(Stated goal): Turn the records from the line with "collection date as typed: 1831" up to and including the line with "genus: Asclepias" into a Markdown table, leaving out any blank lines. Use two columns: "Row" for the row number and "Entry" for the line.
_ _ _ _ _
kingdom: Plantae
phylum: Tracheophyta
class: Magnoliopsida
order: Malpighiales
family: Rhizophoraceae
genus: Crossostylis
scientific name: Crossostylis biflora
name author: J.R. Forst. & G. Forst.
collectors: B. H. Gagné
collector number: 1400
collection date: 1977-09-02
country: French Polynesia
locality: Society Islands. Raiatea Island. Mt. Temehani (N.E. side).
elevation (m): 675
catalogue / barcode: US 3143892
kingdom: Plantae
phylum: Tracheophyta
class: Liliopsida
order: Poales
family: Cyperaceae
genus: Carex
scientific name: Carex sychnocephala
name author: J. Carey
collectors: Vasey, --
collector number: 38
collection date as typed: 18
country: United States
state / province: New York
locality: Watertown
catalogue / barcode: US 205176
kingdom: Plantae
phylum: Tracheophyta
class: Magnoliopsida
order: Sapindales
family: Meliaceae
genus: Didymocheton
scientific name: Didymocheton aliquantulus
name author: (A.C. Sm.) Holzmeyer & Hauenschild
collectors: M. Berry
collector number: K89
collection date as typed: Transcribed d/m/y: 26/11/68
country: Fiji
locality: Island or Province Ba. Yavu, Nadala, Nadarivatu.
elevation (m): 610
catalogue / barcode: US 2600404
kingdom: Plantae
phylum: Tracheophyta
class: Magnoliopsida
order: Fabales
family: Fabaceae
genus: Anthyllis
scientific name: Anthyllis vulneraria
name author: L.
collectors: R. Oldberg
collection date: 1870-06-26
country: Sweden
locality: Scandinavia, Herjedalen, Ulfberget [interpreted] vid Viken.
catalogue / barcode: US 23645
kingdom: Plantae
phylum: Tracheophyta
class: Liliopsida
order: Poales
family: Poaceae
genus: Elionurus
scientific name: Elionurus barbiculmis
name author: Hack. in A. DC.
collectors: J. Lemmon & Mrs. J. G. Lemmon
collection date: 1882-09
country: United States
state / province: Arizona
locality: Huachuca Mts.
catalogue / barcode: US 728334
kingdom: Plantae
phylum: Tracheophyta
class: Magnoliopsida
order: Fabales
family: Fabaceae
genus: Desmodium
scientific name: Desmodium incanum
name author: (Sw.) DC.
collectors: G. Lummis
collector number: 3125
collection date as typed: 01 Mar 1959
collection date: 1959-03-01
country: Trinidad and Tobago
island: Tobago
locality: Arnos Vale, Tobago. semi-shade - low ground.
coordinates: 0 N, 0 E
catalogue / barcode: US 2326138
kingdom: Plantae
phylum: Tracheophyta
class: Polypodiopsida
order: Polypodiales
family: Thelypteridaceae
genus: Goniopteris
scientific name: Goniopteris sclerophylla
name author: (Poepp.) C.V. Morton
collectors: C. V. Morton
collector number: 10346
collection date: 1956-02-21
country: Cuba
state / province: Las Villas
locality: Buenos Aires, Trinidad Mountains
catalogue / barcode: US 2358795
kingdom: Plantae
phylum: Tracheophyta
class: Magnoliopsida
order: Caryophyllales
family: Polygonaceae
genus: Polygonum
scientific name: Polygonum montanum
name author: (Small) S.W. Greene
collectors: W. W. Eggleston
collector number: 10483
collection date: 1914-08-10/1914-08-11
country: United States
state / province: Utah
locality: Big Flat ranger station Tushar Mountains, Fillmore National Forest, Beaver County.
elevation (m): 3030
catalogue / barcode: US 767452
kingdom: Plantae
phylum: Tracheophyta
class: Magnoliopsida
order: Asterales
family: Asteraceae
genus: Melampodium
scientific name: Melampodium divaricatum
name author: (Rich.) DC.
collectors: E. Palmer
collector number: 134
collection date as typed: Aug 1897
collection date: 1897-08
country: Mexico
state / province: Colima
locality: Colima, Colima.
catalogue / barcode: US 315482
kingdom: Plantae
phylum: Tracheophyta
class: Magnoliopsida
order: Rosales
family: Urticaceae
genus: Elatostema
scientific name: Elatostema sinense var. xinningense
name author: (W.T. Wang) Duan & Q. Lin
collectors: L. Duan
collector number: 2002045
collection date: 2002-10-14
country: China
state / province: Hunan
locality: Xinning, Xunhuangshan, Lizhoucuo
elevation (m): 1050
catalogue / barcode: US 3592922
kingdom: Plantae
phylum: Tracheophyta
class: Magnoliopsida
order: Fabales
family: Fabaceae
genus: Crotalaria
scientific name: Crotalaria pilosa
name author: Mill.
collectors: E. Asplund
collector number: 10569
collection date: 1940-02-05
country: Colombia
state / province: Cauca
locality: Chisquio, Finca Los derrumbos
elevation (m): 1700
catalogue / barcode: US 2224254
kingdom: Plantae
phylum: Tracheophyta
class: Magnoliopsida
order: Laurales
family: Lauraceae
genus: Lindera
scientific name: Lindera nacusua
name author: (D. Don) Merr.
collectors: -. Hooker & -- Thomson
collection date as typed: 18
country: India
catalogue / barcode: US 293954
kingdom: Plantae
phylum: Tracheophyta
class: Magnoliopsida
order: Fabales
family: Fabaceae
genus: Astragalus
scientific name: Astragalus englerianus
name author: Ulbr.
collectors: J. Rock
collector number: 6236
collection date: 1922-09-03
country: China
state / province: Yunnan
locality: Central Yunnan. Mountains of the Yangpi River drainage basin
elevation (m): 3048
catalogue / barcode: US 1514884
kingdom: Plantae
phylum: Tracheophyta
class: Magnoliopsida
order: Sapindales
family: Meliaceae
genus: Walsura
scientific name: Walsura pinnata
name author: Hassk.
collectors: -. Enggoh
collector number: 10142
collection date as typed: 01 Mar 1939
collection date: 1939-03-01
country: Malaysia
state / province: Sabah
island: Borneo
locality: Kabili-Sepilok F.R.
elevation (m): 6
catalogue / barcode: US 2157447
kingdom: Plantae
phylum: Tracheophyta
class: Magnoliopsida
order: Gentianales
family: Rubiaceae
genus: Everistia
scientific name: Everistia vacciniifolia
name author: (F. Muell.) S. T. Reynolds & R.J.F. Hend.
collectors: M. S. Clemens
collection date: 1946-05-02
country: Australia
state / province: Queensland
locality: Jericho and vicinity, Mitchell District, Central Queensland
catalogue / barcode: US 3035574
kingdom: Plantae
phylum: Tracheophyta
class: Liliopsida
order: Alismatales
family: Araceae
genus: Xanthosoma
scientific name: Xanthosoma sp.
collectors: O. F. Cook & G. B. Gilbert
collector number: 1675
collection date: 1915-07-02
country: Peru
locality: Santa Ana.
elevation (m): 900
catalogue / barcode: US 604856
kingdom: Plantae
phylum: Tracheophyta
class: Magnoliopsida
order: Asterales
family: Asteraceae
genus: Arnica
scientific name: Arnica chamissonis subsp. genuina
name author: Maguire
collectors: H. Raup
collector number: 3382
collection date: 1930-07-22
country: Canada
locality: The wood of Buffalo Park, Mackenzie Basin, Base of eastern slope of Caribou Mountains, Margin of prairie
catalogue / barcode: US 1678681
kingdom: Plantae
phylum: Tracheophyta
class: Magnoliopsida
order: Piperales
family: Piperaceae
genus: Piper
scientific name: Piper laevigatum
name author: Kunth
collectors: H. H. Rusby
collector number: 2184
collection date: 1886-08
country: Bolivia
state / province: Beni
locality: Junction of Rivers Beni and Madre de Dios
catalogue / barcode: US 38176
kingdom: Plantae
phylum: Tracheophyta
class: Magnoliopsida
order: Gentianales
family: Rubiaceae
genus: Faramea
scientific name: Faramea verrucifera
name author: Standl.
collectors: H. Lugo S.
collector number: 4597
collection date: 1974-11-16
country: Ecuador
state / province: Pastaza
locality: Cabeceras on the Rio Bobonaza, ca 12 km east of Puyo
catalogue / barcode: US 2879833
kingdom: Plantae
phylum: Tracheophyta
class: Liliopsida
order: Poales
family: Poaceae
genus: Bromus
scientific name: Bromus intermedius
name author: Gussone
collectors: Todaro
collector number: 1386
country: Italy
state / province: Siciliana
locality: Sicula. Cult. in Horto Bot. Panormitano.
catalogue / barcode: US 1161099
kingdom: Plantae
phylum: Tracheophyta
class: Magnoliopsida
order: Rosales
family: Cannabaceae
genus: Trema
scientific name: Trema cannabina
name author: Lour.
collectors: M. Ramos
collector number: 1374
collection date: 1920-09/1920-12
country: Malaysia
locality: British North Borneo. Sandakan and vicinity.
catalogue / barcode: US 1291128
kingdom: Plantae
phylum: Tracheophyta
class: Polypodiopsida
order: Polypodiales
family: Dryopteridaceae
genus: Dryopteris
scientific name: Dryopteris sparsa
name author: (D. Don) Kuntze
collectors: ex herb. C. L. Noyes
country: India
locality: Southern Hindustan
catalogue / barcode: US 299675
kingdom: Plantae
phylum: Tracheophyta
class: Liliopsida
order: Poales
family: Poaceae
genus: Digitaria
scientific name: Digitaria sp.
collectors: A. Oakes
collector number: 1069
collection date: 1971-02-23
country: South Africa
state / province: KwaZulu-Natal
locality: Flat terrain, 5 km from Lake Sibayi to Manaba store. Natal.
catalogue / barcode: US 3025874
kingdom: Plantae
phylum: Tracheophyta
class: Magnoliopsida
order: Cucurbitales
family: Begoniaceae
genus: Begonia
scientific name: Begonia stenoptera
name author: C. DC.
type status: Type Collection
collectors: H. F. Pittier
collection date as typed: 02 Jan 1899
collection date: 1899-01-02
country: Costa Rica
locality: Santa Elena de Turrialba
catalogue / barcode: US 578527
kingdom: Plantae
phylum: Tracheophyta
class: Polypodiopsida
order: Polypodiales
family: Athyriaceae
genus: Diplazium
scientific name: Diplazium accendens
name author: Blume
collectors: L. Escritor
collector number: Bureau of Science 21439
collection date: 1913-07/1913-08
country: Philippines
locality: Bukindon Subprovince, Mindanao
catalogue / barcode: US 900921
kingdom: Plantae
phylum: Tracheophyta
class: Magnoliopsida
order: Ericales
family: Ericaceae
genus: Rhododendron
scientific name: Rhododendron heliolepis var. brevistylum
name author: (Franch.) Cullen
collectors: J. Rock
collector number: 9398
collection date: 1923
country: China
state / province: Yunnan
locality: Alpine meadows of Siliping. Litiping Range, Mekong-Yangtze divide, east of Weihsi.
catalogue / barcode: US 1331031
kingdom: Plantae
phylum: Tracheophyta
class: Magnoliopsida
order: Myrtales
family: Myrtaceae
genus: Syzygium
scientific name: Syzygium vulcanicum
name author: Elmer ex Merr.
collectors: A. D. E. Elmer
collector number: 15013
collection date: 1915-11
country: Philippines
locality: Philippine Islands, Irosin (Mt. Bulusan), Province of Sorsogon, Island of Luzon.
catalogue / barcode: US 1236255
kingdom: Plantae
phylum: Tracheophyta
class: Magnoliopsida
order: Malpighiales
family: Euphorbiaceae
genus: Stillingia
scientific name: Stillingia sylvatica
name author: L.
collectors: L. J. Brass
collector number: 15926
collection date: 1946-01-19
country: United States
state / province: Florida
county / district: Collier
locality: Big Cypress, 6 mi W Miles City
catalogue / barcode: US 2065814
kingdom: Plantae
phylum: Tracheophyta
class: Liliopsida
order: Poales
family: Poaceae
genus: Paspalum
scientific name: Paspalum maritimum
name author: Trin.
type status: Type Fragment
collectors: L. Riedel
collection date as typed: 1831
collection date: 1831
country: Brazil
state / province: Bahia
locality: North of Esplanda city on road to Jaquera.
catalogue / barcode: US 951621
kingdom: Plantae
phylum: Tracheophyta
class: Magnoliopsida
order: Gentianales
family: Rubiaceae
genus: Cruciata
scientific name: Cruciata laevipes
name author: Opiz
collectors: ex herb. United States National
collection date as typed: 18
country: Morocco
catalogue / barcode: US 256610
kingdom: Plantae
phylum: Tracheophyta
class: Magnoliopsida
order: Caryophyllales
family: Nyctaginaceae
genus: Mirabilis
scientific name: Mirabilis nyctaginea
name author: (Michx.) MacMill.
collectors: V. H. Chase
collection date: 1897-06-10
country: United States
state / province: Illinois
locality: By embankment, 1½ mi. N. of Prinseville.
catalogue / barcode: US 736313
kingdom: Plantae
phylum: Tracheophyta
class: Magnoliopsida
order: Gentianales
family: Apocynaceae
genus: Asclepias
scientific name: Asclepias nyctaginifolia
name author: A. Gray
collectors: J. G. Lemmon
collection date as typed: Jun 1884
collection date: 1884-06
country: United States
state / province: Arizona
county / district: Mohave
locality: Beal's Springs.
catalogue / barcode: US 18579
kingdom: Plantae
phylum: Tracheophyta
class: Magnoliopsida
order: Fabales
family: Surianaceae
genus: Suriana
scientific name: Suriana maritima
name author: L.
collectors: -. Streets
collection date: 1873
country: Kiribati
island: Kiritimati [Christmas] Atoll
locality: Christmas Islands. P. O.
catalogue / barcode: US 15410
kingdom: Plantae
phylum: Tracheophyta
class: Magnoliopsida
_ _ _ _ _
(Solved problem):
| Row | Entry |
|---|---|
| 1 | collection date as typed: 1831 |
| 2 | collection date: 1831 |
| 3 | country: Brazil |
| 4 | state / province: Bahia |
| 5 | locality: North of Esplanda city on road to Jaquera. |
| 6 | catalogue / barcode: US 951621 |
| 7 | kingdom: Plantae |
| 8 | phylum: Tracheophyta |
| 9 | class: Magnoliopsida |
| 10 | order: Gentianales |
| 11 | family: Rubiaceae |
| 12 | genus: Cruciata |
| 13 | scientific name: Cruciata laevipes |
| 14 | name author: Opiz |
| 15 | collectors: ex herb. United States National |
| 16 | collection date as typed: 18 |
| 17 | country: Morocco |
| 18 | catalogue / barcode: US 256610 |
| 19 | kingdom: Plantae |
| 20 | phylum: Tracheophyta |
| 21 | class: Magnoliopsida |
| 22 | order: Caryophyllales |
| 23 | family: Nyctaginaceae |
| 24 | genus: Mirabilis |
| 25 | scientific name: Mirabilis nyctaginea |
| 26 | name author: (Michx.) MacMill. |
| 27 | collectors: V. H. Chase |
| 28 | collection date: 1897-06-10 |
| 29 | country: United States |
| 30 | state / province: Illinois |
| 31 | locality: By embankment, 1½ mi. N. of Prinseville. |
| 32 | catalogue / barcode: US 736313 |
| 33 | kingdom: Plantae |
| 34 | phylum: Tracheophyta |
| 35 | class: Magnoliopsida |
| 36 | order: Gentianales |
| 37 | family: Apocynaceae |
| 38 | genus: Asclepias |